悪夢ナイトメアのコア――心臓の隣に何か特別な器官が見えたわ。あれは……おそらく魂の臓器ね」


 そこには血液を体に送るはたらきがある心臓とは、逆のリズムで鼓動する魂の臓器があった。

 魂の臓器については分からないことが多いため、正式な名称や詳しいはたらきは知られていない。

 魂の臓器が備わっている生物は、神獣や古龍など神話の生物に多く、不死性――というよりかは、不滅性を有している。

 現代の地球にはそういった文献や資料が無いため、すべて想像の産物であったはずなのだが……


 とにかく、魂の臓器を持つ生物は総じて強力な個体であるのだ。

 肉体に依存しない魂の臓器があれば、体が滅びても精神が無事なら肉体の再構築が可能になる。

 時間をかければ復活が可能なのだ。

 だから神話の生物たちは討伐が難しく、封印されることが多い。


 アルファの一言で、悪夢ナイトメアもそれと同じものを持っていることが明らかになった。


「なんとか破壊するしか無いだろう。
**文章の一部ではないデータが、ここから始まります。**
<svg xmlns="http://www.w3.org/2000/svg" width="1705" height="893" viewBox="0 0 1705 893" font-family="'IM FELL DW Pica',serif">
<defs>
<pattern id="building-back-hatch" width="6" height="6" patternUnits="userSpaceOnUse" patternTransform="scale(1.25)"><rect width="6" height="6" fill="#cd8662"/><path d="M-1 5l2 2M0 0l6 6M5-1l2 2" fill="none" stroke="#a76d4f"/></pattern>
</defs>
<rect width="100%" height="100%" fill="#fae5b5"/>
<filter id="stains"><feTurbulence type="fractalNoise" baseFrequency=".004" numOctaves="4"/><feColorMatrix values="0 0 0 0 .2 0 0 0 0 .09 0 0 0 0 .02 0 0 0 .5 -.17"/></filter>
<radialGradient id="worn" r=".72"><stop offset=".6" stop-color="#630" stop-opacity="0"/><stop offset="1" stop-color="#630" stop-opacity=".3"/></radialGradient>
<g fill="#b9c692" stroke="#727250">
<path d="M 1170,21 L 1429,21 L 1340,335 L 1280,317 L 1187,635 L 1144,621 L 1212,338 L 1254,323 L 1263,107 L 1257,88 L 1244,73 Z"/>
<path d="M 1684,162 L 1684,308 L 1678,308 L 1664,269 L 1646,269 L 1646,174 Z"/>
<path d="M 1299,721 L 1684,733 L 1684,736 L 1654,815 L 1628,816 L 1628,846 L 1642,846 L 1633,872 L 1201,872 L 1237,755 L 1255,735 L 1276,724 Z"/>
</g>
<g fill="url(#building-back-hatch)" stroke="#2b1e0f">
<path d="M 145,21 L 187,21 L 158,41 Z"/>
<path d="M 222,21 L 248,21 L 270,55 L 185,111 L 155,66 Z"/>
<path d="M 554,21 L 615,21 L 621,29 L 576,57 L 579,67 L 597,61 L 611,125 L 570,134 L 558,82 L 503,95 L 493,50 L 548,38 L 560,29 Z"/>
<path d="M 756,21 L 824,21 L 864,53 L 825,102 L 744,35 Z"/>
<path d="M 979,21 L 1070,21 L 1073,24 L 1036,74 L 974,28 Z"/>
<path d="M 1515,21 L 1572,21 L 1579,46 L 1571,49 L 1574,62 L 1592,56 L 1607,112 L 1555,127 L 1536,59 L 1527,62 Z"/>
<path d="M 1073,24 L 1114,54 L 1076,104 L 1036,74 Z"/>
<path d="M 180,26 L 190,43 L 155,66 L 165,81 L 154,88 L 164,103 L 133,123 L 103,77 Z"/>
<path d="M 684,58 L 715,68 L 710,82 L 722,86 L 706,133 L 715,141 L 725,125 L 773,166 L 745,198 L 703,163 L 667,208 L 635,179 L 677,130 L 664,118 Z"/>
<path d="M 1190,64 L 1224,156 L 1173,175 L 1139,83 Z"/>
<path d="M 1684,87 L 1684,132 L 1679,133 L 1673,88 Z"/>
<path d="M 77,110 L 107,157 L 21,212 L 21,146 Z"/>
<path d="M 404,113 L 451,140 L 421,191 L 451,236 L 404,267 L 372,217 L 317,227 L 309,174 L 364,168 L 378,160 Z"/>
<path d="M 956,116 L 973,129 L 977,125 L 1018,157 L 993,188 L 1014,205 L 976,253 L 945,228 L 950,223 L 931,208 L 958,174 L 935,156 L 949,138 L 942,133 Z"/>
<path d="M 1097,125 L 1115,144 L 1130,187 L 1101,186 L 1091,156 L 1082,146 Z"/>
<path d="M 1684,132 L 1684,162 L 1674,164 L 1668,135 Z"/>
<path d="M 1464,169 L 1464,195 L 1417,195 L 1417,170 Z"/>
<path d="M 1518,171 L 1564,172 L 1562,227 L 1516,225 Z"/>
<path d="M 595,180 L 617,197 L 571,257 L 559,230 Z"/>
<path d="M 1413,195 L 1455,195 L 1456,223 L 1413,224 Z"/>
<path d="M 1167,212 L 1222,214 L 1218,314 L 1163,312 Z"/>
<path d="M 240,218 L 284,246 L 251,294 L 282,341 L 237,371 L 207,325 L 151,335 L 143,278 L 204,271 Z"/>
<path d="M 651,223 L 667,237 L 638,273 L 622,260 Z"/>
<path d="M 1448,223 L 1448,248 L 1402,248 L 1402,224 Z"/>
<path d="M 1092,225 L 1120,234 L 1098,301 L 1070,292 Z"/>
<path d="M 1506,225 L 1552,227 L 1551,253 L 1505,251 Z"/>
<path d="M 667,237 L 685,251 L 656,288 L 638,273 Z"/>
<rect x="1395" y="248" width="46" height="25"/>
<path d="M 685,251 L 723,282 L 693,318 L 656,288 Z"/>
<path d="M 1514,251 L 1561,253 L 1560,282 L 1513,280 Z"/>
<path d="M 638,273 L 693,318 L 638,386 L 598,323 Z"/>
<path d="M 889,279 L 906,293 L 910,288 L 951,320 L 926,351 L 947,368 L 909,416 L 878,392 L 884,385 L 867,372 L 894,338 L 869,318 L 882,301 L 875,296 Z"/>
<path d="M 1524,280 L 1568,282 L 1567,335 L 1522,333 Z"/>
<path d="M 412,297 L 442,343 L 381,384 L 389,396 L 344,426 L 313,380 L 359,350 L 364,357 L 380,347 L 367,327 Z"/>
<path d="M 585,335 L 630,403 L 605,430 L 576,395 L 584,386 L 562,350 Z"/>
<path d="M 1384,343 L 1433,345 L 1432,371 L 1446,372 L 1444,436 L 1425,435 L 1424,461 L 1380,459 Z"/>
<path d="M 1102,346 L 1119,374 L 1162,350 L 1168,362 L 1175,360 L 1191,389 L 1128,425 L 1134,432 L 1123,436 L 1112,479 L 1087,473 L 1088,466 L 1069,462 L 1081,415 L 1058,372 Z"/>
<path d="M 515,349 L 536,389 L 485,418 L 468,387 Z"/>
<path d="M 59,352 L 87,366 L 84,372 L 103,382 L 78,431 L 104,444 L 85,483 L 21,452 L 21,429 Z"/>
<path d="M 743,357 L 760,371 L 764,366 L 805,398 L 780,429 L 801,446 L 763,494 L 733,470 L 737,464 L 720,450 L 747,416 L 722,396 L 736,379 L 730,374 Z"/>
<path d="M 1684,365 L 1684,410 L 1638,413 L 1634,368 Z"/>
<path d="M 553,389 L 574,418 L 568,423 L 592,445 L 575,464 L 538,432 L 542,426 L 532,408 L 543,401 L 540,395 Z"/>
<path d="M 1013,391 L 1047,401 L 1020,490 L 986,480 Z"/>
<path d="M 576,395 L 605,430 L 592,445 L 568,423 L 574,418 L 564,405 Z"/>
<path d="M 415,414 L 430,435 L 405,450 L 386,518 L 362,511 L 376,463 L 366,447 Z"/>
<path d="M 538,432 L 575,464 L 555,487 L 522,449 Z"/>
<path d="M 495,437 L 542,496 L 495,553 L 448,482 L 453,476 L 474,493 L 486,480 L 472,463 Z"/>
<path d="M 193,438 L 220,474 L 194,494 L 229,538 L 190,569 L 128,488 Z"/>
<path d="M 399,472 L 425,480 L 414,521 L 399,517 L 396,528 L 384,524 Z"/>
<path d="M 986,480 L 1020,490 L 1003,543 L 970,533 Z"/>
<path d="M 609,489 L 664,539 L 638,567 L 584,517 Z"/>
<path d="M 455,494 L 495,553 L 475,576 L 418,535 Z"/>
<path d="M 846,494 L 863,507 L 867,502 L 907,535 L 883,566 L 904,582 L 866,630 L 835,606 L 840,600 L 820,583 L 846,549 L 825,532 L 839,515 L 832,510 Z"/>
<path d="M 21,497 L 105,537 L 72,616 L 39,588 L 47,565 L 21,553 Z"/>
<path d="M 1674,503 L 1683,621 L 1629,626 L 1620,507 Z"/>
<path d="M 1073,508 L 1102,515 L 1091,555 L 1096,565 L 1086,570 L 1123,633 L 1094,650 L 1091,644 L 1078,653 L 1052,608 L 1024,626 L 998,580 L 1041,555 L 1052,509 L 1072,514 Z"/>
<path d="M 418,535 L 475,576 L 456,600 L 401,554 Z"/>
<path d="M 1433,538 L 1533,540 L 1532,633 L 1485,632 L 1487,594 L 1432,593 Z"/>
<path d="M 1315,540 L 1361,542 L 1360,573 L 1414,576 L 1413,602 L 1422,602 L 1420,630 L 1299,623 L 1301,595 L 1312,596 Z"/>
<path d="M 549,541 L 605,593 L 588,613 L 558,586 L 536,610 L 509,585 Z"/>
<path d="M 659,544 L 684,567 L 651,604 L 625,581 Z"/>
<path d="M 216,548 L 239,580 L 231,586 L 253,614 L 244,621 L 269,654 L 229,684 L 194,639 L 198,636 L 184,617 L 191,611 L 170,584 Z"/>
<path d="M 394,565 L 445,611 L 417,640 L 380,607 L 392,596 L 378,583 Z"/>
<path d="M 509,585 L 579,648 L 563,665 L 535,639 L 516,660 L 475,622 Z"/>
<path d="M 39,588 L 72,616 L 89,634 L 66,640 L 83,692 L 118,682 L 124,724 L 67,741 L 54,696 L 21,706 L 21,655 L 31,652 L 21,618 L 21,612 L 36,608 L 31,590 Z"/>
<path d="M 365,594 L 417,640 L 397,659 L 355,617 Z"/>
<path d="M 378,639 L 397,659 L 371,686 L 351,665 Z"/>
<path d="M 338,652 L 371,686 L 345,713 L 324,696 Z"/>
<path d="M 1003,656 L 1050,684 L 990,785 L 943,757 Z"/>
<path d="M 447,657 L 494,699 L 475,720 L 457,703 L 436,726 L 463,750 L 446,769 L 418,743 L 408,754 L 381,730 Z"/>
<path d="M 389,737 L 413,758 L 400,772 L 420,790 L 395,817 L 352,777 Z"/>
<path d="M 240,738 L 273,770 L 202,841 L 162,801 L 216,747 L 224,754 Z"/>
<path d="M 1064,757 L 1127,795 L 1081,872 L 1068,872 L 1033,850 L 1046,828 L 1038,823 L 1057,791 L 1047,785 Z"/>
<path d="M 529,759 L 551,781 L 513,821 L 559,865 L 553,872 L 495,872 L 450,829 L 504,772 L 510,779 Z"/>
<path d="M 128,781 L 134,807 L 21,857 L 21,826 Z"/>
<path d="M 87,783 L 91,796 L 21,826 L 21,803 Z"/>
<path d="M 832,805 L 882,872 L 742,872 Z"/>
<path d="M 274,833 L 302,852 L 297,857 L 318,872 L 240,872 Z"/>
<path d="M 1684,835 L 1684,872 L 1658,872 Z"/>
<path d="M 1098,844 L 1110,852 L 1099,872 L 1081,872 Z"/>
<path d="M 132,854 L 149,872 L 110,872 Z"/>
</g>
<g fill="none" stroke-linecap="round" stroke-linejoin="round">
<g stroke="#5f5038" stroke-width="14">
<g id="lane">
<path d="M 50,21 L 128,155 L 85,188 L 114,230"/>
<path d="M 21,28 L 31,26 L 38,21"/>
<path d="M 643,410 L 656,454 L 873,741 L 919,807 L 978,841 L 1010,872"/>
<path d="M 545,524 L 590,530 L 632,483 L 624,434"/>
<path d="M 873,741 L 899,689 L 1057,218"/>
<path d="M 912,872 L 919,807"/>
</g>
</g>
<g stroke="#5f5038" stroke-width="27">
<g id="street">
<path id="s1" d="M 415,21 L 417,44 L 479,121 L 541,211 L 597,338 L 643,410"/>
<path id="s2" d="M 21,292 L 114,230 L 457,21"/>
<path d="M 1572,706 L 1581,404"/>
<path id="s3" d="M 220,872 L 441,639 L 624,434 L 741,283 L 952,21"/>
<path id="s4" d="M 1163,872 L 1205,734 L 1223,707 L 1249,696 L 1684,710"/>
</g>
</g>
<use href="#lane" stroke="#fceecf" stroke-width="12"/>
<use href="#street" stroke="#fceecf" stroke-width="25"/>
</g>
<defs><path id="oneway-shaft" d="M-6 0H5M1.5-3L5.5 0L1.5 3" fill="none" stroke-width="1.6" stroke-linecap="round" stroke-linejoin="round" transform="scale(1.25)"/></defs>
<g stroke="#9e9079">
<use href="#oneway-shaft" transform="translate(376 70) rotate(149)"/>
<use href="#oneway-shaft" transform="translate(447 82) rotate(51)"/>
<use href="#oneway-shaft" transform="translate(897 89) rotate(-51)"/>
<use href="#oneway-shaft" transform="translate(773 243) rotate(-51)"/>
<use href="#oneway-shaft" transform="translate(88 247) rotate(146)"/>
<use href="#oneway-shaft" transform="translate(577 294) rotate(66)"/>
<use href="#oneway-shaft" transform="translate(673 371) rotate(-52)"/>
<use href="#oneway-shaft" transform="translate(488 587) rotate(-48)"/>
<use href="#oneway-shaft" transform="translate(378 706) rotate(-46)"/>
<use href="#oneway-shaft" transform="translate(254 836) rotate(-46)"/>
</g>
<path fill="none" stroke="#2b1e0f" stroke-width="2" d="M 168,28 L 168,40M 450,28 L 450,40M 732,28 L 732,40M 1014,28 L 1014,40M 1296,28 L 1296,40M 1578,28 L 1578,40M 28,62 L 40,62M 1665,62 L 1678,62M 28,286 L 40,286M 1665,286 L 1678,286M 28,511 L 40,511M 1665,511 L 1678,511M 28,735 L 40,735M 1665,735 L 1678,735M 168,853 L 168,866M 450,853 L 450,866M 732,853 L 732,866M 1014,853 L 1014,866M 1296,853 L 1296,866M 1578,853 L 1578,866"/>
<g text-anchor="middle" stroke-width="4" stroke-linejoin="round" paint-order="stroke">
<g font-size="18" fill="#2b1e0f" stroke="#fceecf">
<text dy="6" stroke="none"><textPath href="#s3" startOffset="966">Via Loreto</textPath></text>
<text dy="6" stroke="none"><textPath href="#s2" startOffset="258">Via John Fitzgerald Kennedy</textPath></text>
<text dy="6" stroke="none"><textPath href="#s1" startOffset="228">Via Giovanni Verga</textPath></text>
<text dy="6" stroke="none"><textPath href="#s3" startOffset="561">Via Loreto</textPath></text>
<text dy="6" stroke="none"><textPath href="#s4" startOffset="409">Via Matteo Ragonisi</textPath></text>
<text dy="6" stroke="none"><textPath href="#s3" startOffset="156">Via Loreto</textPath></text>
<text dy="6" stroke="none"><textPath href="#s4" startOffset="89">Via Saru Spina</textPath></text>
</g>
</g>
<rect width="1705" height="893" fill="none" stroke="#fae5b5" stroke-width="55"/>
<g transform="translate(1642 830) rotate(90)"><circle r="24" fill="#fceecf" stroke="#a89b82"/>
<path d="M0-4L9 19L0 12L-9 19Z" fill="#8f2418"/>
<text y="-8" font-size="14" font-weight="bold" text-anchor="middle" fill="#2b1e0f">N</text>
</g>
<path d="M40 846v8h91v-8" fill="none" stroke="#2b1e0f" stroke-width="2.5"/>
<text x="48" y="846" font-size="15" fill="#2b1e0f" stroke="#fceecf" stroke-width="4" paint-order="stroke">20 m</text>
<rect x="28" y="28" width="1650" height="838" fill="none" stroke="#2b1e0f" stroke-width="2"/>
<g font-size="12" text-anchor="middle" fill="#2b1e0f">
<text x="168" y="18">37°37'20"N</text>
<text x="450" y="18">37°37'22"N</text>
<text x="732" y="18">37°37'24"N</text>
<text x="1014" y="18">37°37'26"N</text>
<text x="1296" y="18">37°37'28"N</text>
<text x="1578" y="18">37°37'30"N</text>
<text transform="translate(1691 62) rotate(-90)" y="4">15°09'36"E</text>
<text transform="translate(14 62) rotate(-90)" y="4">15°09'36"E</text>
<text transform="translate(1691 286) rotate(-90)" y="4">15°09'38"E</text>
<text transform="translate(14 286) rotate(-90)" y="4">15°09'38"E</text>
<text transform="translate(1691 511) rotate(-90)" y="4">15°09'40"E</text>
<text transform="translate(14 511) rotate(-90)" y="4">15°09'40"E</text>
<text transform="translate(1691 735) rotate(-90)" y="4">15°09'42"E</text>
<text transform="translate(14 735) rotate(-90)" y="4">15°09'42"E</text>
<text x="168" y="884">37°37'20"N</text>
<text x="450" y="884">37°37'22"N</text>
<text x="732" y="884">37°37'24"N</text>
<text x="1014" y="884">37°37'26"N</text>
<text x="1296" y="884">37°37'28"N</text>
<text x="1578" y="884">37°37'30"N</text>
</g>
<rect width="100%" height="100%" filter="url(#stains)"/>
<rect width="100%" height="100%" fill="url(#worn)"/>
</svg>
封印の方法なんて、考えていなかったんだから」


 慧が魂の臓器の破壊を提案する。

 それが最も良い方法なのかは、現段階で判断がつかない。

 だが、これ以上もたもたしている方が、消耗を加速するだけで無意味だ。


「それじゃあ、コアの破壊は良いとして、あいつの【夢幻世界】の自己再生はどうするんだぁ?」


 シュタールがコアの破壊にはまず肉体の再生をなんとかしなければならないという、本末転倒な状況に突破方法はないか考える。


「それは俺がなんとかする」

(精神汚染……では不十分だろうな。あいつを精神から崩すのは今の自分では不可能に近い……で、あるならば……)


 慧が【夢幻世界】の突破を考えている間、他の五人は未だゲートから出現し続ける眷属たちを倒していた。


「ケイ! 任せたぞ!」

「【夢幻世界】を無効化した後のことは任せてください」

「コアの破壊は任せなさい!」


 シュタール、スキアー、アルファの頼もしい声が聞こえたと同時に、慧は極限の集中状態となった。

 外部からの情報は最低限に、内部へと意識を向ける。